Much of today’s movement to make health care accessible to all has its roots in the ideals of environmental justice and policy reform that were first championed by groundbreaking women like Jane Addams and Alice Hamilton, who led efforts to reduce lead poisoning and worked to provide social services to families in the late 1800s and early 1900s.
It’s no surprise that Hanna cites both figures as some of her role models, sharing their missions of improving social conditions so children can reach their fullest potential and redefining how communities should care for their members.
She also found inspiration in her own time. “We’re all the product of our teachers, mentors and peers,” Hanna says. “Folks who believed in us and made us who we are today. I’ve had dozens who didn’t laugh at me when I said I wanted to change the world.”
On one of her first days at MSU in 1988, Hanna met with Associate Professor Wanda Lipscomb to organize voter registration in the medical college.
Later, when Hanna first brought up the idea of prescribing cash to eliminate poverty, then-Dean Aron Sousa, simply responded, ‘Okay, Mona, how can I help you?”
“That’s part of being at MSU. It’s part of being in academia,” she says. “We’re supposed to solve big problems and imagine a better world.”
“And then there’s my mom, my grandma — the list goes on,” she adds. “So many people, primarily women, who have walked with me and walked before me have made me who I am.”

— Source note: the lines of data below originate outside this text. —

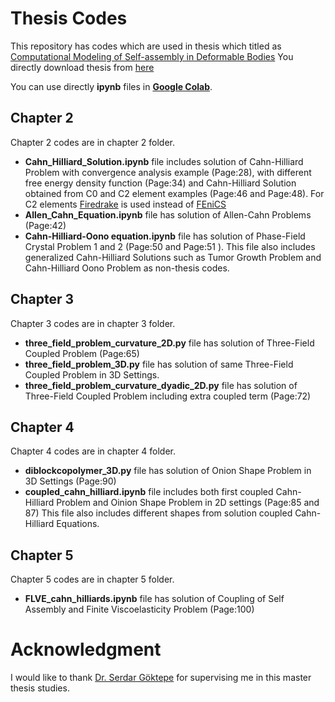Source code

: # Thesis Codes

This repository has codes which are used in thesis which titled as [Computational Modeling of Self-assembly in Deformable Bodies](https://open.metu.edu.tr/handle/11511/92237) You directly download thesis from [here](https://open.metu.edu.tr/bitstream/handle/11511/92237/10423005.pdf)


You can use directly **ipynb** files in [**Google Colab**](https://colab.research.google.com/).

## Chapter 2

Chapter 2 codes are in chapter 2 folder.
- **Cahn_Hilliard_Solution.ipynb** file includes solution of Cahn-Hilliard Problem with convergence analysis example (Page:28), with different free energy density function (Page:34) and Cahn-Hilliard Solution obtained from C0 and C2 element examples (Page:46 and Page:48). For C2 elements [Firedrake](https://www.firedrakeproject.org/) is used instead of [FEniCS](https://fenicsproject.org/)
- **Allen_Cahn_Equation.ipynb** file has solution of Allen-Cahn Problems (Page:42)
- **Cahn-Hilliard-Oono equation.ipynb** file has solution of Phase-Field Crystal Problem 1 and 2  (Page:50 and Page:51 ). This file also includes generalized Cahn-Hilliard Solutions such as Tumor Growth Problem and Cahn-Hilliard Oono Problem as non-thesis codes.


## Chapter 3

Chapter 3 codes are in chapter 3 folder.
- **three_field_problem_curvature_2D.py** file has solution of Three-Field Coupled Problem (Page:65)
- **three_field_problem_3D.py** file has solution of same Three-Field Coupled Problem in 3D Settings.
- **three_field_problem_curvature_dyadic_2D.py** file has solution of Three-Field Coupled Problem including extra coupled term (Page:72)

## Chapter 4

Chapter 4 codes are in chapter 4 folder.
- **diblockcopolymer_3D.py** file has solution of Onion Shape Problem in 3D Settings (Page:90)
- **coupled_cahn_hilliard.ipynb** file includes both first coupled Cahn-Hilliard Problem and Oinion Shape Problem in 2D settings (Page:85 and 87) This file also includes different shapes from solution coupled Cahn-Hilliard Equations.


## Chapter 5

Chapter 5 codes are in chapter 5 folder.
- **FLVE_cahn_hilliards.ipynb** file has solution of Coupling of Self Assembly and Finite Viscoelasticity Problem (Page:100)


# Acknowledgment

I would like to thank [Dr. Serdar Göktepe](https://ce.metu.edu.tr/en/personal-information?user_code=sgoktepe) for supervising me in this master thesis studies.
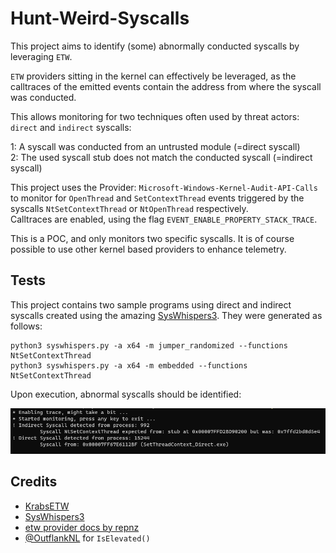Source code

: # Hunt-Weird-Syscalls

This project aims to identify (some) abnormally conducted syscalls by leveraging ``ETW``.   

``ETW`` providers sitting in the kernel can effectively be leveraged, as the calltraces of the emitted events contain the address from where the syscall was conducted.

This allows monitoring for two techniques often used by threat actors: ``direct`` and ``indirect`` syscalls:

1: A syscall was conducted from an untrusted module (=direct syscall)   
2: The used syscall stub does not match the conducted syscall (=indirect syscall)

This project uses the Provider: ``Microsoft-Windows-Kernel-Audit-API-Calls`` to monitor for ``OpenThread`` and ``SetContextThread`` events triggered by the syscalls ``NtSetContextThread`` or ``NtOpenThread`` respectively.    
Calltraces are enabled, using the flag ``EVENT_ENABLE_PROPERTY_STACK_TRACE``.   

This is a POC, and only monitors two specific syscalls. It is of course possible to use other kernel based providers to enhance telemetry.    

## Tests

This project contains two sample programs using direct and indirect syscalls created using the amazing [SysWhispers3](https://github.com/klezVirus/SysWhispers3).
They were generated as follows:

```
python3 syswhispers.py -a x64 -m jumper_randomized --functions NtSetContextThread
python3 syswhispers.py -a x64 -m embedded --functions NtSetContextThread
```

Upon execution, abnormal syscalls should be identified:

![Identification of Abnormal Syscalls](/Screenshots/1.png?raw=true)


## Credits

- [KrabsETW](https://github.com/microsoft/krabsetw) 
- [SysWhispers3](https://github.com/klezVirus/SysWhispers3)
- [etw provider docs by repnz](https://github.com/repnz/etw-providers-docs)
- [@OutflankNL](https://twitter.com/OutflankNL) for ``IsElevated()``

Medical care accounts for just 10% to 20% of overall health outcomes. The rest is shaped by factors like the conditions in which people are born, grow, live, work and age.
This frustrating reality leads Hanna to use the ‘Band-Aid’ metaphor often: As a pediatrician, she has felt like she could only do too little, too late.
“I’ve cared for so many kids with gunshot injuries. Why aren’t we talking about gun violence prevention? I’ve cared for so many kids with lead poisoning and asthma. They happen to live in southwest Detroit, which has the worst air quality,” Hanna says.
Hanna’s answer to these societal and environmental challenges has been to advocate for interventions that aim to prevent poverty, improve the environment and build stronger communities.
Some argue that such advocacy goes beyond a physician’s role, but Hanna firmly disagrees. “We should honor the oath we’ve taken to protect and be curious to truly address the health of the patients we’re charged with.”
Though her convictions stem from her training in environmental health, Hanna also attributes them to her family origins. “Being an immigrant has given me a heightened antenna for injustice,” she says. “I grew up in this country grateful every day to be here — aware of the privileges, rights and freedoms, but also of injustices.”
She calls it a superpower that has enabled her to “be curious, to give back and to serve.” After more than a decade educating students and medical residents, Hanna has bite-sized but powerful advice to share. “Find your passion. Find your people. Be persistent. Be prepared.”
Hanna has lived those words herself, by focusing on the issues she really cares about, finding allies in different sectors — from engineering to social sciences — and catalyzing lasting change.
“I am not a patient person,” she says. “Every hour a baby is born without the resources they need — that’s a failure on us. I don’t want to live with regret that I could have done something for kids and didn’t.”
Because of her urgent work creating a new model for giving countless children a stronger start in life, she won’t have to.